Well, Chris Clinton was booted from the team. Then Pha’Terrell Washington flunked out. Freshman Tyler Bass refused to grayshirt, was released from his scholarship, and wound up at Memphis. Smalls and Whitmore are gone, and freshmen Cody Blue and Eteyen Edet are expected to attend prep school.

And – ta-da! – Maryland checks in at 85 scholarships more than fortnight before camp starts.

That’s swell, and one less headache for Ralph Friedgen. But given the importance of not messing up in recruiting for even one year, he has to worry a bit about what has become of his 2006 class.

I mentioned this last month when Washington’s academic problems came to an apex. Maryland had 22 players in that class; one (Melvin Alaeze) didn’t even make it to campus, and the Terps should probably be thankful of that.

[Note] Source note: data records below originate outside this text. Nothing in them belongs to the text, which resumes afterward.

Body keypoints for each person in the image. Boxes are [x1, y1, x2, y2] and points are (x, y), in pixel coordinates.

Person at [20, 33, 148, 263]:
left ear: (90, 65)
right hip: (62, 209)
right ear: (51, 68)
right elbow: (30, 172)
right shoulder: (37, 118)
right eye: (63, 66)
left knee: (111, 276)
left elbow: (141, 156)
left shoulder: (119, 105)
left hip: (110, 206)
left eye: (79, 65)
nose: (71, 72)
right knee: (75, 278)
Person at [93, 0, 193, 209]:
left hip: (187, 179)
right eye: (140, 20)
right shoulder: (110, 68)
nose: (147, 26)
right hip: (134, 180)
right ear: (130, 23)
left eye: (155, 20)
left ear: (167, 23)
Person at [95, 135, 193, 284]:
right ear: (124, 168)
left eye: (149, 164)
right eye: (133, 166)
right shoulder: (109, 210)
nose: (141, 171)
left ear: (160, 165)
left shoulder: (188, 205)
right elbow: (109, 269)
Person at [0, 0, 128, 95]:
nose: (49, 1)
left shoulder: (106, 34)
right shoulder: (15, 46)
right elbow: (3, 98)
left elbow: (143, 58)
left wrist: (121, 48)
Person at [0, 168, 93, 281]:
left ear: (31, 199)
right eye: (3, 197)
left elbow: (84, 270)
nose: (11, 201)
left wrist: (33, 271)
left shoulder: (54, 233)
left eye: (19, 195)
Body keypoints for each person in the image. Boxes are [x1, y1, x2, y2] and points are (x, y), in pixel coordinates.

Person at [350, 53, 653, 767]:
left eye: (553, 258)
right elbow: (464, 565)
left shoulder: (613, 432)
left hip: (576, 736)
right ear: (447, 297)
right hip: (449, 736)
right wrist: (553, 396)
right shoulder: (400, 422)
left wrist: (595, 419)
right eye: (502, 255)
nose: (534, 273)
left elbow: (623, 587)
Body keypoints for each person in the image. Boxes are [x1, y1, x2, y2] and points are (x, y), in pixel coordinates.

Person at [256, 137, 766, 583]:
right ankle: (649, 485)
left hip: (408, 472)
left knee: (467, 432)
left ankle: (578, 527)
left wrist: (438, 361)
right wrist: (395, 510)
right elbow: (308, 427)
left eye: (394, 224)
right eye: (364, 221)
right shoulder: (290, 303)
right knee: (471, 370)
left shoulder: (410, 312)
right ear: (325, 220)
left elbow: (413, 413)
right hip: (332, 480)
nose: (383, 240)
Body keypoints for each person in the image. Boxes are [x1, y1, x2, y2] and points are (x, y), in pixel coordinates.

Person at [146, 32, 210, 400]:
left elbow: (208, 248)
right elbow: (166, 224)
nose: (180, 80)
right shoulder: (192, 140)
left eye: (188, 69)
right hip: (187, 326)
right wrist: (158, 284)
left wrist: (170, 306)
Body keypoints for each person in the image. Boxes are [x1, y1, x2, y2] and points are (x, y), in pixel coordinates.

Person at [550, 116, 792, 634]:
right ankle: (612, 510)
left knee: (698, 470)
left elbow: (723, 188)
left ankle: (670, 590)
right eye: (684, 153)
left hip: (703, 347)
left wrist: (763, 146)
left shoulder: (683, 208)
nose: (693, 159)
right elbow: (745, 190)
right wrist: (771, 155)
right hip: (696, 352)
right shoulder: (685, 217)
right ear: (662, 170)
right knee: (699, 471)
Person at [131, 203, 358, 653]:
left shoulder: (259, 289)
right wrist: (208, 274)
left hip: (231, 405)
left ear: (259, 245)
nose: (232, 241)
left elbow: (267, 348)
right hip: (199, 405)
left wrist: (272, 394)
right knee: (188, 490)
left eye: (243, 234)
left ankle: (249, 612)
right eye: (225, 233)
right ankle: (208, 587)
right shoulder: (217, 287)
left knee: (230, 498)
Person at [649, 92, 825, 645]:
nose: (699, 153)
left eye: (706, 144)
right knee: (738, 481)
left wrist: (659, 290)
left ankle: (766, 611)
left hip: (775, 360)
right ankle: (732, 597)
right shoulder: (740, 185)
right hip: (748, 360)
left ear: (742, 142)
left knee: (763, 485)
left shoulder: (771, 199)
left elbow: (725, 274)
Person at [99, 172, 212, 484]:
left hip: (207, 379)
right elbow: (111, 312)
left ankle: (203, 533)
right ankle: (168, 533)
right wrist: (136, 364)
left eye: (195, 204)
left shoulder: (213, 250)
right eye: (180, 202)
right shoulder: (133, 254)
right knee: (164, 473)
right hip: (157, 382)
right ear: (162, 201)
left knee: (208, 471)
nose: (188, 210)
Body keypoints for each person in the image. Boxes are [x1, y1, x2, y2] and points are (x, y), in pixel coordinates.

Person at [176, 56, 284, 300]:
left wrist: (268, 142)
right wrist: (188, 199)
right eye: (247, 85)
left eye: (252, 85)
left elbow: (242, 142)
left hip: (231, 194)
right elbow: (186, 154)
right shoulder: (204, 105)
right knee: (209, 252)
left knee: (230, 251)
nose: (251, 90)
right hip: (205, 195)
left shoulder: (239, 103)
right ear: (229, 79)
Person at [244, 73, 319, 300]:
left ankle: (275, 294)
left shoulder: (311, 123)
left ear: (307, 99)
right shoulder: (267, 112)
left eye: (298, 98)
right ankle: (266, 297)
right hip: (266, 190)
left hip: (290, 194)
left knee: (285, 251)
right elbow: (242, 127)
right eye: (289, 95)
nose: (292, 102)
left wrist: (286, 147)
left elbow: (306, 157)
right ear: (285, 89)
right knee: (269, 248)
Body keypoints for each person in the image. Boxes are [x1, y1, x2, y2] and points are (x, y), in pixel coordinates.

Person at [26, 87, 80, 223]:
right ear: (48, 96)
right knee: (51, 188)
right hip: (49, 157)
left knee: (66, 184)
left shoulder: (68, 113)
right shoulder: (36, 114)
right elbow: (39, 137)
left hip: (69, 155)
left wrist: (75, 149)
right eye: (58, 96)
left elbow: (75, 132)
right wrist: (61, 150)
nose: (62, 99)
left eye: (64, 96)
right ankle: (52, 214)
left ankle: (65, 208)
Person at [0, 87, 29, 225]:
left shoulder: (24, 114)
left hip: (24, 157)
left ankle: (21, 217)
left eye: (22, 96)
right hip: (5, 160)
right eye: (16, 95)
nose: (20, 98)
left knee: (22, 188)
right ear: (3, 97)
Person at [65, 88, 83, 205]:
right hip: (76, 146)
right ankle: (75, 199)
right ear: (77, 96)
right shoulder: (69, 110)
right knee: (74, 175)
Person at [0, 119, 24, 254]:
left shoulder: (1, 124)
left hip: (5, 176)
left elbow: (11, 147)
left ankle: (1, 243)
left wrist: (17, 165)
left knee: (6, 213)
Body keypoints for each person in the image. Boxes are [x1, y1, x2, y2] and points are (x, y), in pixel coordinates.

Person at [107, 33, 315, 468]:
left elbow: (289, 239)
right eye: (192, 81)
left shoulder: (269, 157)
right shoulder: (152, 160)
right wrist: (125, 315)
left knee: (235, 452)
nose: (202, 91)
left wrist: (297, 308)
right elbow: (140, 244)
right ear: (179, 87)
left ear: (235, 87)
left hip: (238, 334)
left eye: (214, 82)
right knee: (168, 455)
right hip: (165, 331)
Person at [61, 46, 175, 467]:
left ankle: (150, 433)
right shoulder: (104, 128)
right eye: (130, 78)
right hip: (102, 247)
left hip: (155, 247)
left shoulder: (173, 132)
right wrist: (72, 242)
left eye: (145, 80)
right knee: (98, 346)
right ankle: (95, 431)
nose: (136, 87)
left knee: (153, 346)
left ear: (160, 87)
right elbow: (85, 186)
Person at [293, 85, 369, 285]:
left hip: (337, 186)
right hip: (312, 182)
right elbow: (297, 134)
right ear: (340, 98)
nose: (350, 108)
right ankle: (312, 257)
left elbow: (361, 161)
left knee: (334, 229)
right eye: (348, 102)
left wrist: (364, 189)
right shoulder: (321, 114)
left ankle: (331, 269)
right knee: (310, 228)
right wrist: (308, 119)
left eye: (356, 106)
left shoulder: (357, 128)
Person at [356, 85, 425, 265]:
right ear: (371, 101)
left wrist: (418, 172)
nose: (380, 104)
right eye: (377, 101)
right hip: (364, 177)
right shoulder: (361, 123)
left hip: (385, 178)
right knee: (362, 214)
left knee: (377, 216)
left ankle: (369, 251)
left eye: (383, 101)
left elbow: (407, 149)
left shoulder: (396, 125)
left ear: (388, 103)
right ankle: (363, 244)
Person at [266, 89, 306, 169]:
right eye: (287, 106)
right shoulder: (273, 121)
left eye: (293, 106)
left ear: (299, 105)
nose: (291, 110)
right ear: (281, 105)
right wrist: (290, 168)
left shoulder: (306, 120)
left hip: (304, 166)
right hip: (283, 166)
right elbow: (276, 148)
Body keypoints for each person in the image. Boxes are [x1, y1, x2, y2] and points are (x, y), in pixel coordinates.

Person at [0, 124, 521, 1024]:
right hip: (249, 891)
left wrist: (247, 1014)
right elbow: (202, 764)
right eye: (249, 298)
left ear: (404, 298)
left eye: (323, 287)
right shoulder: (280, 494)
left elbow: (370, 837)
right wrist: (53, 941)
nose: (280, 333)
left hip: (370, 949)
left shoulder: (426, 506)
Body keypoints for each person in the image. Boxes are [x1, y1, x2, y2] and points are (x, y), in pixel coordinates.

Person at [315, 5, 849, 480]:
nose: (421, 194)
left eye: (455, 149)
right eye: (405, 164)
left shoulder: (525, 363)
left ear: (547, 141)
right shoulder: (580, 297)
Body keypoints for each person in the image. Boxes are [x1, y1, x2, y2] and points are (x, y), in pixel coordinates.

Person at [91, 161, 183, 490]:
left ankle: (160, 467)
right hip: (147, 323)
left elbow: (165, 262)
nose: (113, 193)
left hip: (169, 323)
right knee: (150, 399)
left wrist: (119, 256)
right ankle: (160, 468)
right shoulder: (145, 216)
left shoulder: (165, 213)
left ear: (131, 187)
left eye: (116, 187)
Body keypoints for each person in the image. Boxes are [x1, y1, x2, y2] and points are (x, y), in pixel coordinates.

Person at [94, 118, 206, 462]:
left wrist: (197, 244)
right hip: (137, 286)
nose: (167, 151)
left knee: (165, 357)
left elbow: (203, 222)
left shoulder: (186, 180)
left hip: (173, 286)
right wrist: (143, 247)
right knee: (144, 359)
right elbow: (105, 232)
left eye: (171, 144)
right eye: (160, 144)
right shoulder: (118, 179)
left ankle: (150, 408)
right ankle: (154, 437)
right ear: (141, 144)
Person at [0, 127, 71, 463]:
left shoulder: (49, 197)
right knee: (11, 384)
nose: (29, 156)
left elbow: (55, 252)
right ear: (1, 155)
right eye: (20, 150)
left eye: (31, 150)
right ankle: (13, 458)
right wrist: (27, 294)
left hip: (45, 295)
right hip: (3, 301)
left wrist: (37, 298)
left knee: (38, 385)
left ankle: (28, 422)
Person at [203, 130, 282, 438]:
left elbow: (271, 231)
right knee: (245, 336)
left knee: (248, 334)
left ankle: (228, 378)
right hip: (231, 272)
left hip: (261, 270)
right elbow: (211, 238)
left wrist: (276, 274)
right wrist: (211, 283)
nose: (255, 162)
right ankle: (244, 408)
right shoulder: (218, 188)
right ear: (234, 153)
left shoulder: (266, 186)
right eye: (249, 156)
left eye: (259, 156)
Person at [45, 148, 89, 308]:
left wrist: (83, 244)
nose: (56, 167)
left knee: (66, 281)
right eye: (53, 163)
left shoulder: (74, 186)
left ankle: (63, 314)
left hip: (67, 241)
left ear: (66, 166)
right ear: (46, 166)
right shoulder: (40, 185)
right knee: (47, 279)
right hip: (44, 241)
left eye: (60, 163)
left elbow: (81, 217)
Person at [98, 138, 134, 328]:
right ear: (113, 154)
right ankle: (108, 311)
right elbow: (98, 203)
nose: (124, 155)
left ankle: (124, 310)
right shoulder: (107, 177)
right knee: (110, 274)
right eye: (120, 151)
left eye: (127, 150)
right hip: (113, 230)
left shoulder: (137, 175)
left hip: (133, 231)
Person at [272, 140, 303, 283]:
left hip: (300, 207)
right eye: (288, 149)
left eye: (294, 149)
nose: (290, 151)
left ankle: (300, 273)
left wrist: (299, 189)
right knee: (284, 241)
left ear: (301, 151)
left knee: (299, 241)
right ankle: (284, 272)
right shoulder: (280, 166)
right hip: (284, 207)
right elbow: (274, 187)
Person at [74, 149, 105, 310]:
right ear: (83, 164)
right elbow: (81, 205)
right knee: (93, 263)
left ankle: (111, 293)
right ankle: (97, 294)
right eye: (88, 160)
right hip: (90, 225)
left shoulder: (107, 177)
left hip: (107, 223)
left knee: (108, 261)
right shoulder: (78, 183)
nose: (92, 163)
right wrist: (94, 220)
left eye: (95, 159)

But toss in Clinton, Jeremy Ricker, Taji Thornton, Smalls, Washington and Whitmore, and things have been sliced down a bit. And since Bruce Campbell, Quinton McCree and Ronnie Tyler ultimately attended prep school and joined the Terps in time for the 2007 season, let’s take them out of the equation for 2006 as well. It’s also fair to point out 2005 signee Morgan Green, who did join the program after a semester at prep school, is included in this group.

That leaves 12 third-year players on scholarship out of the original 22, an incredible attrition rate for less than 30 months after those letters of intent were first signed.

There are some good players left from Signing Day ‘06: Fullback Cory Jackson, the only member of the group to play as a true freshman; linebacker Adrian Moten; and tailbacks Green and Da’Rel Scott.

This was a recruiting class ranked 28th nationally by rivals.com on Signing Day, but even then it was doomed to be remembered for all the in-state guys the Terps lost to Penn State. It’s still a sore subject with Maryland fans, who get themselves into quite a tizzy whenever that particular group is mentioned.

(By the way, Ralph’s reaction on that signing day: “I never get disappointed with the kids you don’t get. Obviously I would like kids to stay in-state here, but they have to make their choices, and we have to go on about our way, too. We’ll continue to recruit the state as hard as we possibly can.”)

Yes, Penn State’s haul from the D.C. ‘burbs turned out to have plenty of pyrite mixed in with a little bit of gold. But at this rate, it’ll still be a better class than what Maryland managed to squeeze out of the Nittany Lions’ leftovers.

Of course, the popular storyline in 2006 was Penn State did well at the expense of Maryland. It looks like everyone missed the boat and the Larry Johnson Raiding Party didn’t do such a great job as first thought.

But that doesn’t mean the Terps’ recruiting work paid off that year, either.